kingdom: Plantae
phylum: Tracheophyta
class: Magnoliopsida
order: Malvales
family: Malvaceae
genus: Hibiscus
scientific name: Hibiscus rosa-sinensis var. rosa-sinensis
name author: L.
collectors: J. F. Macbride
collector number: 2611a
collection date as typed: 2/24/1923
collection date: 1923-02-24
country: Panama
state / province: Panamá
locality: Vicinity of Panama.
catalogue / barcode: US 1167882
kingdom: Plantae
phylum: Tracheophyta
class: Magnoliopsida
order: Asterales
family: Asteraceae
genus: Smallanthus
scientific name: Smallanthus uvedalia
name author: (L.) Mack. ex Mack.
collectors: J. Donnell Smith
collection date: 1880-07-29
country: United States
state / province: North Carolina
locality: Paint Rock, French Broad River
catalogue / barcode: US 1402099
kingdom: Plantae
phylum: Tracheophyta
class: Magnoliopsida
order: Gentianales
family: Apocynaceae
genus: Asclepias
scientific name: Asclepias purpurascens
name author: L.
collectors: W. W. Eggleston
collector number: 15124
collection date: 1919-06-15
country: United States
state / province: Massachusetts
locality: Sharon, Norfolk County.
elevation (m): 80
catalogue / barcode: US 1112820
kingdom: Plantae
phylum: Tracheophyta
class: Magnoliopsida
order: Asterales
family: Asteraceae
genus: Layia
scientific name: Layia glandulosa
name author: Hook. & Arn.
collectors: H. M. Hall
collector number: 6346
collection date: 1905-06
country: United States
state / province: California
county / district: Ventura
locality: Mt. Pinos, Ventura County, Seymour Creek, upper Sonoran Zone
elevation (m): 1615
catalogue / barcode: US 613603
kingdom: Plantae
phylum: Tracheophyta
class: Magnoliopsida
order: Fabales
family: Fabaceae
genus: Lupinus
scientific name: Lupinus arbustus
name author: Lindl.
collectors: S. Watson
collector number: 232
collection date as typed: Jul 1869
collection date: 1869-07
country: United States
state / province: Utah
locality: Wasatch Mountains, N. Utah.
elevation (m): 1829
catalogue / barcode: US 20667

-=-=-=-=-

Copy the records word for word, from the first line through the line that has "collectors: J. Donnell Smith".

Output of the task:
kingdom: Plantae
phylum: Tracheophyta
class: Magnoliopsida
order: Malvales
family: Malvaceae
genus: Hibiscus
scientific name: Hibiscus rosa-sinensis var. rosa-sinensis
name author: L.
collectors: J. F. Macbride
collector number: 2611a
collection date as typed: 2/24/1923
collection date: 1923-02-24
country: Panama
state / province: Panamá
locality: Vicinity of Panama.
catalogue / barcode: US 1167882
kingdom: Plantae
phylum: Tracheophyta
class: Magnoliopsida
order: Asterales
family: Asteraceae
genus: Smallanthus
scientific name: Smallanthus uvedalia
name author: (L.) Mack. ex Mack.
collectors: J. Donnell Smith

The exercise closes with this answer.